» DIRECTIONS FOR THIS TASK
Please read the article on RBI's data localisation rules below and state the month until which Google has sought time to comply.

» EXTRACT PROVIDED
--------

Reserve Bank of India [ Representational image]Reuters/Vivek Prakash

Accepting RBI's norms of payment service rules on data localisation, Google has sought an extension to meet the deadline for local storage of data in India. 

This comes on the backdrop of a directive by the central bank in April this year where it had asked payments system operators to store all data, including full end-to-end transaction details collected, within the country to ensure the security of users' data.

Last month Google CEO Sundar Pichai and Law & IT Minister Ravi Shankar Prasad had met in California. During the meeting, the Technology giant had accepted the Central government regulations of local storage norms regarding its payment service app Google Pay, earlier named as 'Tez'

Google has sought time till December to comply as the current deadline put by RBI is October 15 to store all the information in the country.

Apart from Google Pay, Visa, American Express, Facebook, PayPal, and Mastercard are also required to store the data in India.

Google Logo
Google app icon seen on a smartphone screenREUTERS/Dado Ruvic

According to a report by Reuters, US trade groups, representing companies such as Amazon, American Express and Microsoft, have opposed India's push to store data locally and the issue could further undermine already strained economic relations between India and the US

Experts are of the opinion that Google Pay has a   limited customer base and only domestic transactions take place on its platform, whereas Visa and Mastercard have to process much more data most of which is cross-border transactions.

--------

Saved data entries

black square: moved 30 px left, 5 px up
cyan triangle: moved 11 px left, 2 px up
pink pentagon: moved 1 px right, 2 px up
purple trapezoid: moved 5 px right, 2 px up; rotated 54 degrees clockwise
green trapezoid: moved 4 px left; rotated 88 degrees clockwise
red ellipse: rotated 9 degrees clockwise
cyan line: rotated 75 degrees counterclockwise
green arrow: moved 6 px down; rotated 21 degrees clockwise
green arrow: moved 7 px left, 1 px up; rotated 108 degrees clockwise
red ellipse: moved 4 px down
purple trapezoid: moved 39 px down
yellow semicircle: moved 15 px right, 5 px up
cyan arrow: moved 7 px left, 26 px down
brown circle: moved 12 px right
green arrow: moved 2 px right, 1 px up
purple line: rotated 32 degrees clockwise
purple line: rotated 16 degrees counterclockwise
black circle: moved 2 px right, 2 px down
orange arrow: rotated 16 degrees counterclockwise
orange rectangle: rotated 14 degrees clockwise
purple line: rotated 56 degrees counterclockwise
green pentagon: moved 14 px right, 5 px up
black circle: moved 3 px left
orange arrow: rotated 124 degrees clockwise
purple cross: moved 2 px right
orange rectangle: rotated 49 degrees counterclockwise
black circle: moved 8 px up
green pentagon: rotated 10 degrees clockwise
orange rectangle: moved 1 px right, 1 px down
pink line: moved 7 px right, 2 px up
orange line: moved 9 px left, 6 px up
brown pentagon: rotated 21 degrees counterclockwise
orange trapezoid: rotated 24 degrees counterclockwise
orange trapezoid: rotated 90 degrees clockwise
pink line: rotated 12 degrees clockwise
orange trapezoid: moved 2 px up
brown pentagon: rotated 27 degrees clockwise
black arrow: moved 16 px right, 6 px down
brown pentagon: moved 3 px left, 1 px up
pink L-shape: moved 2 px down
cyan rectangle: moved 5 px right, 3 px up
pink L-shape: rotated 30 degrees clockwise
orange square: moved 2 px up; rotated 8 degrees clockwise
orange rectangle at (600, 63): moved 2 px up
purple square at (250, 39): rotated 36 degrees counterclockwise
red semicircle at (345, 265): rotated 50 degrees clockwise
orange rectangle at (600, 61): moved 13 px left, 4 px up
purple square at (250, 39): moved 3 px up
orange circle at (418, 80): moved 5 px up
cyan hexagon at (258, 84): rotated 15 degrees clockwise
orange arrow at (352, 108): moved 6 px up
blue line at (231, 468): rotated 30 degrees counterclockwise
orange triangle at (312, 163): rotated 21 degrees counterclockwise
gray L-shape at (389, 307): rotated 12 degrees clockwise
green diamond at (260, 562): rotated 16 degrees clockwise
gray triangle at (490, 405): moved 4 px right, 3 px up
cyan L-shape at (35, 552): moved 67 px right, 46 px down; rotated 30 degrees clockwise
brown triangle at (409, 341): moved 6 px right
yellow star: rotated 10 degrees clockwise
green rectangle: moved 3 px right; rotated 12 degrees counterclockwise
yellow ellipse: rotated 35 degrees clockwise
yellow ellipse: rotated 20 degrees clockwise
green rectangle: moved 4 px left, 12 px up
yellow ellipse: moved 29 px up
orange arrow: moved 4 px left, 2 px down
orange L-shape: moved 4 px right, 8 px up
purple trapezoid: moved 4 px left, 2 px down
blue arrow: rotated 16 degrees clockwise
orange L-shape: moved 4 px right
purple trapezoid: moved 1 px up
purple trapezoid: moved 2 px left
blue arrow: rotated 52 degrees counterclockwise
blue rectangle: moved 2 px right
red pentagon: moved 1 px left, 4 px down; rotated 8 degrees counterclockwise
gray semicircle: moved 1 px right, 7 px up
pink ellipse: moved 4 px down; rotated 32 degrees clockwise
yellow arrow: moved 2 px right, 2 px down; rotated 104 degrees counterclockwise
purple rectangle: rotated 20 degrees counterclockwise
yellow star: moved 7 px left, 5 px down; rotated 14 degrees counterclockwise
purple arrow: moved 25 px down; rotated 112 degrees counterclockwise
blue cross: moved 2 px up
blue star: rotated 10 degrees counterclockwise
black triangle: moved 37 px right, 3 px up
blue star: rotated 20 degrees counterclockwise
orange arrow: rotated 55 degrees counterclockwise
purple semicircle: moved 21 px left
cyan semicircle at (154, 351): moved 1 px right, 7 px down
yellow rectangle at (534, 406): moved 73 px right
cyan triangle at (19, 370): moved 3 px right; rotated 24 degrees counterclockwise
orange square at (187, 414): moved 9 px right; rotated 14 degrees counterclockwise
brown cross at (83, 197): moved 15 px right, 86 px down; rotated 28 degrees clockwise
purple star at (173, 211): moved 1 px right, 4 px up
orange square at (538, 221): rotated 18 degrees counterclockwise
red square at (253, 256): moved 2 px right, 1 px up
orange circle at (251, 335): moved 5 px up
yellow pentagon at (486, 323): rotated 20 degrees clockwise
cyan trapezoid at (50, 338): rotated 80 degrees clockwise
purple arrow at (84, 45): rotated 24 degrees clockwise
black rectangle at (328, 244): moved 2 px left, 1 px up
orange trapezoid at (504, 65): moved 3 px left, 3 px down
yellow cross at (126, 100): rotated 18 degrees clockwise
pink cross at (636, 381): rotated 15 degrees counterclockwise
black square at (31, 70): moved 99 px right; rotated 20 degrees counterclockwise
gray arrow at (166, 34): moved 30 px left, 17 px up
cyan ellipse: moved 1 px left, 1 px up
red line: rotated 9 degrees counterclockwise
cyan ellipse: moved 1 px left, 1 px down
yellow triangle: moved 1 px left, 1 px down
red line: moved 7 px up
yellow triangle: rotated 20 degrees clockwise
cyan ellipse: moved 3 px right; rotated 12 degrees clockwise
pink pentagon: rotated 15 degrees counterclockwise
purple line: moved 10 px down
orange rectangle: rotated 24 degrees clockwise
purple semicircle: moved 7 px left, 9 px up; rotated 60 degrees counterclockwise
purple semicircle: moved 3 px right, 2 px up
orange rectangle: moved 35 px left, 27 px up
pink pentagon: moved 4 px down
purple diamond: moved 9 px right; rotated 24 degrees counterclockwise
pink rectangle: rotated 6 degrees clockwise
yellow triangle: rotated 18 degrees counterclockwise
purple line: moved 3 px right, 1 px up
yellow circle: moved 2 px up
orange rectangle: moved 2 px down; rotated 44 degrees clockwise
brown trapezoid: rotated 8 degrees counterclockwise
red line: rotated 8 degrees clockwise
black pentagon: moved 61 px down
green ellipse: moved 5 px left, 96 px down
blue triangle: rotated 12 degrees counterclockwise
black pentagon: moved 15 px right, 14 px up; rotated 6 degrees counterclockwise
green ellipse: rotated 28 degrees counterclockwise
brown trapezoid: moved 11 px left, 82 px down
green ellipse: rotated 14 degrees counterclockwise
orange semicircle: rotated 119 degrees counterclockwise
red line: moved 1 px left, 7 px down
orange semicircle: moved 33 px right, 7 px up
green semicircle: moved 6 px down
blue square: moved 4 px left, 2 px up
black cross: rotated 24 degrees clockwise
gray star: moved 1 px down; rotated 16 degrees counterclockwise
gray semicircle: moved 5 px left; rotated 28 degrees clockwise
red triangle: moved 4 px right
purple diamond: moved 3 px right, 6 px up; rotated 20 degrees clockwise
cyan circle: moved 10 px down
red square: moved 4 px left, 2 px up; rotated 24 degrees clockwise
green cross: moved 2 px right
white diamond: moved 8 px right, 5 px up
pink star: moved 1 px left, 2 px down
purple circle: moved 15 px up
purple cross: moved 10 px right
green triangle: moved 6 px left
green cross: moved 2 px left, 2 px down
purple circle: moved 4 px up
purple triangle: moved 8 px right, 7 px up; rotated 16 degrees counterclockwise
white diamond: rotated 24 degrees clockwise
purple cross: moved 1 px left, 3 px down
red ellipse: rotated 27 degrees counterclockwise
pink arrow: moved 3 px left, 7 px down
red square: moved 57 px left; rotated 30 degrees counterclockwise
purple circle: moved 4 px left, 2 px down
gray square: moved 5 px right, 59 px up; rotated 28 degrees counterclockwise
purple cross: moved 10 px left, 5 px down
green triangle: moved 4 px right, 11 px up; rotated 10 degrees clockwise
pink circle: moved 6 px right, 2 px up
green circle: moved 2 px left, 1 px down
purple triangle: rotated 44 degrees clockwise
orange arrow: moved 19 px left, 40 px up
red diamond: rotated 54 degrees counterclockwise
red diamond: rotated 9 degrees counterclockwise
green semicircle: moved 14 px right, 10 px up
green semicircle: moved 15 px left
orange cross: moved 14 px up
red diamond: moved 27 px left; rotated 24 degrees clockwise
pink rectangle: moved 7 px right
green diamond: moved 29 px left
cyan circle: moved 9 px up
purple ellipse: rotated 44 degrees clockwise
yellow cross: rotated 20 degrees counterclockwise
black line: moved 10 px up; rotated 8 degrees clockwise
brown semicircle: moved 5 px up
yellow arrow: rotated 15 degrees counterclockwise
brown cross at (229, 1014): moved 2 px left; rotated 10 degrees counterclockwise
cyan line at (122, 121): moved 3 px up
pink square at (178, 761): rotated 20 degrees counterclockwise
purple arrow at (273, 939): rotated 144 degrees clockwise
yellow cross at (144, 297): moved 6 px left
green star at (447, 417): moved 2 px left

--------

» RESPONSE BOX
December